At the time of search proceedings, the assessee’s son also gave a statement that there are long standing sundry creditors and the AO had treated the said sundry creditors as cessation of liabilities and treated the same as additional income for the relevant A.Y.  The AO relied on the question of the statement given by the assessee’s son and concluded that the assessee had claimed the said sundry creditors as deductions in the earlier years.

The assessee objected that the addition could not be made based on the statement of her son since the same was not binding on her and also submitted that the liabilities were not in the nature of trade credit. 

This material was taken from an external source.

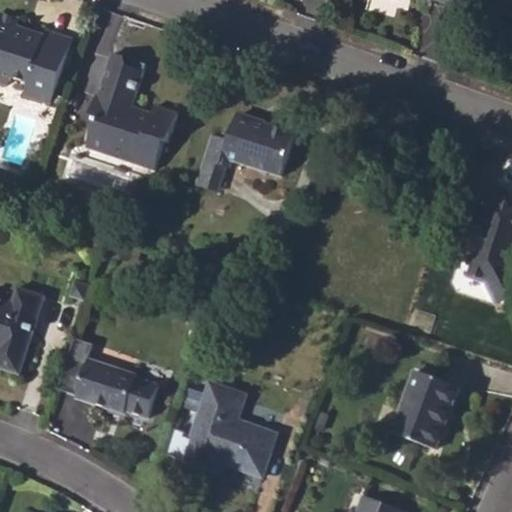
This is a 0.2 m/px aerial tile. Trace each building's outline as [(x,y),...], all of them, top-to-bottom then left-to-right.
[(511,0),(504,0),(501,12),(511,14),(511,0)] [(0,87),(3,89),(9,86),(11,81),(29,87),(25,99),(40,104),(42,99),(53,103),(73,44),(47,36),(45,43),(26,37),(27,33),(20,31),(23,22),(1,15),(0,16),(0,87)] [(97,118),(90,141),(132,155),(130,162),(157,171),(166,142),(169,143),(179,115),(157,107),(154,115),(152,117),(143,114),(144,112),(133,108),(148,65),(115,54),(100,97),(98,96),(92,116),(97,118)] [(238,117),(266,126),(267,122),(239,114),(238,117)] [(205,161),(233,170),(236,162),(282,176),(296,136),(266,126),(238,117),(230,141),(213,136),(205,161)] [(132,155),(90,141),(87,148),(130,162),(132,155)] [(205,161),(197,185),(225,194),(233,170),(205,161)] [(141,188),(127,204),(141,216),(155,199),(141,188)] [(511,204),(494,198),(483,230),(473,235),(482,253),(474,279),(494,286),(507,309),(511,305),(511,204)] [(72,297),(87,302),(91,288),(76,283),(72,297)] [(0,367),(22,375),(46,299),(19,290),(15,303),(0,298),(0,367)] [(111,409),(112,406),(128,412),(149,418),(160,386),(138,378),(139,376),(91,360),(78,398),(111,409)] [(394,433),(437,450),(461,389),(417,371),(394,433)] [(186,459),(222,472),(224,463),(264,477),(278,435),(239,420),(248,396),(212,384),(186,459)] [(111,409),(110,412),(126,417),(128,412),(112,406),(111,409)] [(227,466),(223,478),(259,490),(263,478),(227,466)] [(404,511),(365,496),(359,511),(404,511)]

The AO assumed that the sundry creditors were long standing and therefore the recoveries are barred by limitation and on that basis, the creditors might not have claimed the said amounts which would be in the nature of income for the assessee. 

The AO had not accepted the explanations since the assessee had not provided any details with respect to the recoverability of such loans by the creditors and therefore treated the trade credits liability to be added as cessation of liability u/s. 41(1) of the Act and therefore added the forfeiture of loan amounts as

The AO not accepted the explanations since the assessee had not provided any details with respect to the recoverability of such loans by the creditors and therefore treated the trade credits liability to be added as cessation of liability u/s. 41(1) of the Act and therefore added the forfeiture of amounts as income u/s. 28(iv) of the Act.

The Tribunal observed that the reason given by the AO as well as by the CIT(A) to treat the said outstanding liability as profits chargeable to tax u/s 41(1)of the Act was that the said amount was a long standing amount which could not be recovered because of limitation and other things. 

The Tribunal further observed that the relevant provision state that, if an allowance or deduction has been made in the assessment for any year in respect of the loss, expenditure or trading liability and subsequently, the assessee had the benefit of cessation of the said trading liability or expenditure, it could be treated as profits chargeable to tax. 

The Tribunal noted that in the case on hand, it was not proved that in the earlier assessment, the liability or expenditure were claimed as allowances or deduction in order to treat the said liability as profit chargeable to tax. Even in the earlier years, the claim was made and allowances or deduction has been granted, then subsequently, if the assessee had received back the said expenditure or trading liability from the creditors by way of cessation, it could be treated as profits chargeable to tax u/s. 41(1) of the Act. 

The Tribunal further noted that in the books of accounts maintained by the assessee, the said amounts were still shown as outstanding amounts and therefore because of the long pendency of the said dues, automatically it could not be treated as profits liable to be taxed u/s. 41(1) of the Act.  The AO could have ascertained the facts from the creditors and based on that, if he was able to found that the same were not payable to the creditors, it could be treated as profits to be added as income in the hands of the assessee. 

The Tribunal also noted that no other documents were relied on by the AO to show that the long standing outstanding dues were not claimed by the creditors to treat the same as cessation and therefore it could be added as income u/s. 41(1) of the Act.  The outstanding sundry creditors were found place in the books of accounts even during the A.Y. and therefore unless and until it was proved by the AO that there was a cessation of liability, it could not be treated as income in the hands of the assessee.

The opined that AO could not be subjected the said amounts as taxable in the hands of the assessee merely on the basis that the claim is barred by limitation.  The provision also does not envisage such circumstances to treat the same as liable to be taxed in the hands of the assessee. 

Therefore, the Tribunal held that the assessment order as well as the order of the CIT(A) was not in accordance with the provisions of section 41(1) of the Act and therefore the long outstanding due could not be added as income u/s  41(1) of the Act.   Accordingly, the appeal filed by the assessee was allowed.